**Problem details**
Set down verbatim the stretch of the data below from the line containing "## Algoritmo de Dijkstra" through the line containing "[【Chrome】为什么你们", both lines included. Omit the pictures from your answer.

━━━━━ Available data

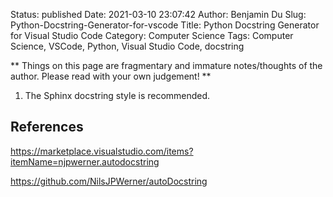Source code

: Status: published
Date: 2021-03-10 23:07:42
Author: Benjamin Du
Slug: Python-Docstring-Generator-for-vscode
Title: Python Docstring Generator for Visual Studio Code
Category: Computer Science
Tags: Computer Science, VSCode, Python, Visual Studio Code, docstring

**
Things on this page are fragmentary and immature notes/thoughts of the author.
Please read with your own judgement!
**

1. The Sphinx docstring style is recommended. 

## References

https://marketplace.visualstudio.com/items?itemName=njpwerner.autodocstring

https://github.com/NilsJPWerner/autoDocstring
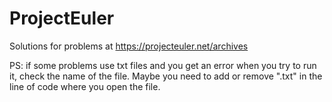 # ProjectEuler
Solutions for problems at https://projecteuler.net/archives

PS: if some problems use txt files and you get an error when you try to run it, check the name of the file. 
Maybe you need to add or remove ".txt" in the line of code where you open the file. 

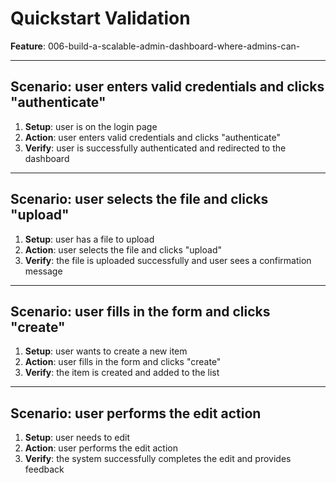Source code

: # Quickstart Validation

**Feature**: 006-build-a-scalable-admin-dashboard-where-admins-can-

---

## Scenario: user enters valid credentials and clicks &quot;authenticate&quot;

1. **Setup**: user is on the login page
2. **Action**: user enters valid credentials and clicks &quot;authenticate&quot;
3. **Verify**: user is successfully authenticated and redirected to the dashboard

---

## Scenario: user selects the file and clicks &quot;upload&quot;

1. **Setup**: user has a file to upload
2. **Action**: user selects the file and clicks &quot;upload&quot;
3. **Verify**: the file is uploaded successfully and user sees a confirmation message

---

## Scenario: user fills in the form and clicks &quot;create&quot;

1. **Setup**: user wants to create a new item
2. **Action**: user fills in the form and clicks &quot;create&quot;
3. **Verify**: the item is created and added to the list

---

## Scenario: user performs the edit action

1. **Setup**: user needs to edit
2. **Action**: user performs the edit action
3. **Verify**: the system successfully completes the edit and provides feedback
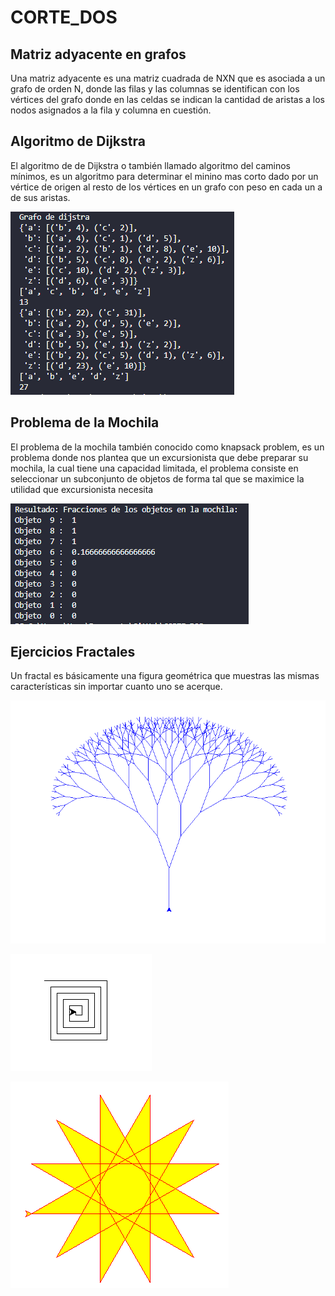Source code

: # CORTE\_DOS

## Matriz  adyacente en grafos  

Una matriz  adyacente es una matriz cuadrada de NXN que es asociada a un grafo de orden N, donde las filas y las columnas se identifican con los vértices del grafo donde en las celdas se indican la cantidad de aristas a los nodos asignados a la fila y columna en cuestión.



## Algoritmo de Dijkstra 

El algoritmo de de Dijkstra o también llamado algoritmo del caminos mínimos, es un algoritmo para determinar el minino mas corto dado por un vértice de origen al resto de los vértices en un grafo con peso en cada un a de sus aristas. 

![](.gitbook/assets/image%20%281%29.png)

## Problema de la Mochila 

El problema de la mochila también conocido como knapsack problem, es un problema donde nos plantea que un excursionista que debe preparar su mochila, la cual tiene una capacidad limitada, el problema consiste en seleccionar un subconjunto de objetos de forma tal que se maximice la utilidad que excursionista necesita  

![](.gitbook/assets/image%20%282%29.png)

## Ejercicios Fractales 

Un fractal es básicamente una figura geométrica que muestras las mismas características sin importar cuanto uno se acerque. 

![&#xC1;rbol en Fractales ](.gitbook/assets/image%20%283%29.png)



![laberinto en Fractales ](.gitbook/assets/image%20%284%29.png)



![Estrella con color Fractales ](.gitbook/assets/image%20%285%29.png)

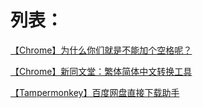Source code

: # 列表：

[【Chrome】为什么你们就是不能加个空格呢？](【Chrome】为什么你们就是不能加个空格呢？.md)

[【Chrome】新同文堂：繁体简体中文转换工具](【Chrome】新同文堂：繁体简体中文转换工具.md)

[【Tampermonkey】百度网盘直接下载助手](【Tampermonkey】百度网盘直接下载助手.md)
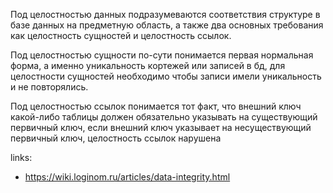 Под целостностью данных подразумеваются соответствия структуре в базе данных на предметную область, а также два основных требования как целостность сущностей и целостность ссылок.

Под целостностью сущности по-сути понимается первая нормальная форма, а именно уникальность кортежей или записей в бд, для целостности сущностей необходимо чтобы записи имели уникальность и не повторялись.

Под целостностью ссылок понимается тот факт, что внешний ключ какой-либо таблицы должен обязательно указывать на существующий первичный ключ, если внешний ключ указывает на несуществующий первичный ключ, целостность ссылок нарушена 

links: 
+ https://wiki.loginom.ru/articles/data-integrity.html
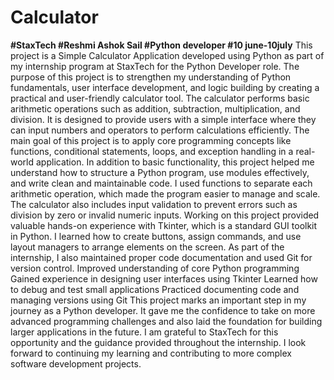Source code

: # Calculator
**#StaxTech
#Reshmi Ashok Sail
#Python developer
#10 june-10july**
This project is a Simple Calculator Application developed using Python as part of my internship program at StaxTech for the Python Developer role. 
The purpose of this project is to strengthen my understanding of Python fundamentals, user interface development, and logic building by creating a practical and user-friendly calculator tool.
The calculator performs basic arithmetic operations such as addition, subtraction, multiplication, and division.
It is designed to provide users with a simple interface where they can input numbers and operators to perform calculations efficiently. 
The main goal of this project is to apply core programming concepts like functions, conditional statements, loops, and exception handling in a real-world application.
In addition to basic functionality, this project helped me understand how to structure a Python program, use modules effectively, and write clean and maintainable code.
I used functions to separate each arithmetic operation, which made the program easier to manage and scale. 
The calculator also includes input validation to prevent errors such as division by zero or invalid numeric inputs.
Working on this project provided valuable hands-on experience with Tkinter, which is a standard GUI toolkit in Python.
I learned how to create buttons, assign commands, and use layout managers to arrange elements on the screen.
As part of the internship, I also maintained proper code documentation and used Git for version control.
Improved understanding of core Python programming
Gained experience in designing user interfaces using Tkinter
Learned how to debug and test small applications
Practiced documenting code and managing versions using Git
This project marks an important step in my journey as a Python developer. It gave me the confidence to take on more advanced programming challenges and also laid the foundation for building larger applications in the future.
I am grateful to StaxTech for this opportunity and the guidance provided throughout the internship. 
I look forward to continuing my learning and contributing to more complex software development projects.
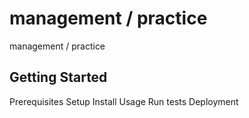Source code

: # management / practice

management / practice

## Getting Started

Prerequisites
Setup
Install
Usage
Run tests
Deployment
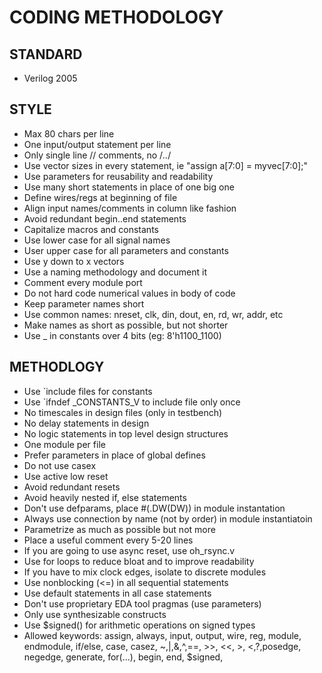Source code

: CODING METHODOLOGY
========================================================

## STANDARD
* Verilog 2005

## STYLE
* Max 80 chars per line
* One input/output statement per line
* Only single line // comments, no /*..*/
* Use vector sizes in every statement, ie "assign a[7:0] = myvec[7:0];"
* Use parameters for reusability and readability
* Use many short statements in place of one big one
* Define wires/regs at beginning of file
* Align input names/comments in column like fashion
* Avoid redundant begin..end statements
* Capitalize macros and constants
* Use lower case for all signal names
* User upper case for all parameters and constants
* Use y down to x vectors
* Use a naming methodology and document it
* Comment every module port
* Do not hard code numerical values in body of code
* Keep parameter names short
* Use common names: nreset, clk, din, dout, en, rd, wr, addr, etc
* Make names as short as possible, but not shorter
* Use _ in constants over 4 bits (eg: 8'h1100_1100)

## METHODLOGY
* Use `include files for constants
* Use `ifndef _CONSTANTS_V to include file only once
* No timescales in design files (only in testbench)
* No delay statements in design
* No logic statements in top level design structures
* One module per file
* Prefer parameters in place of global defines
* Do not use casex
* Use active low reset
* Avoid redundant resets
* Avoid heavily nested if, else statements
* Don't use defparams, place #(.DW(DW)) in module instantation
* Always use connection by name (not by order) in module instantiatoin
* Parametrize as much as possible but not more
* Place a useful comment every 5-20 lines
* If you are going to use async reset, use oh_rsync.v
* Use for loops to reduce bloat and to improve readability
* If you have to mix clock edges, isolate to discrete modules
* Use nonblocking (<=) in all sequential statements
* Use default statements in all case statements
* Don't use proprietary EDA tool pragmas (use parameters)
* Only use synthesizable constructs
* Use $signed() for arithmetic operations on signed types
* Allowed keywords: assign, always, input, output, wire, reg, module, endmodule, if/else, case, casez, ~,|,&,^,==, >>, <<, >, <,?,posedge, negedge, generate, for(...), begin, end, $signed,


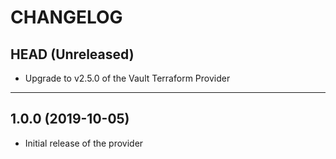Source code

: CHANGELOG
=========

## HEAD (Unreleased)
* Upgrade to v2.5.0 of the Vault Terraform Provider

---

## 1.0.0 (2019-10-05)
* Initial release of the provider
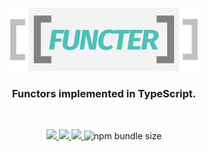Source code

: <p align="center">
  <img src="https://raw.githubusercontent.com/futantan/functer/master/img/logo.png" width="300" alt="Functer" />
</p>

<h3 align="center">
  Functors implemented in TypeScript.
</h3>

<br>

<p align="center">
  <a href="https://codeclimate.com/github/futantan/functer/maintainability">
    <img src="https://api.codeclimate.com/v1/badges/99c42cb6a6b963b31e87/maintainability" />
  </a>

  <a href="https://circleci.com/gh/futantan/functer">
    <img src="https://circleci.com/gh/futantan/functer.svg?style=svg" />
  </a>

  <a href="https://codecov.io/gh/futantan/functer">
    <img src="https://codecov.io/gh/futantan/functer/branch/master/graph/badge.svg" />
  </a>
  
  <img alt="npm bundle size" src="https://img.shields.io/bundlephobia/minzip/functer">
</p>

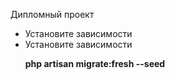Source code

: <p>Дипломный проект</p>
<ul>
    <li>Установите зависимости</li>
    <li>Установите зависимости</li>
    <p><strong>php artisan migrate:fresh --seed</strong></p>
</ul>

━━━━━━━━━━

**Exercise response**
## Algoritmo de Dijkstra 

El algoritmo de de Dijkstra o también llamado algoritmo del caminos mínimos, es un algoritmo para determinar el minino mas corto dado por un vértice de origen al resto de los vértices en un grafo con peso en cada un a de sus aristas. 

![](.gitbook/assets/image%20%281%29.png)

## Problema de la Mochila 

El problema de la mochila también conocido como knapsack problem, es un problema donde nos plantea que un excursionista que debe preparar su mochila, la cual tiene una capacidad limitada, el problema consiste en seleccionar un subconjunto de objetos de forma tal que se maximice la utilidad que excursionista necesita  

![](.gitbook/assets/image%20%282%29.png)

## Ejercicios Fractales 

Un fractal es básicamente una figura geométrica que muestras las mismas características sin importar cuanto uno se acerque. 

![&#xC1;rbol en Fractales ](.gitbook/assets/image%20%283%29.png)



![laberinto en Fractales ](.gitbook/assets/image%20%284%29.png)



![Estrella con color Fractales ](.gitbook/assets/image%20%285%29.png)

Source code

: # 列表：

[【Chrome】为什么你们就是不能加个空格呢？](【Chrome】为什么你们就是不能加个空格呢？.md)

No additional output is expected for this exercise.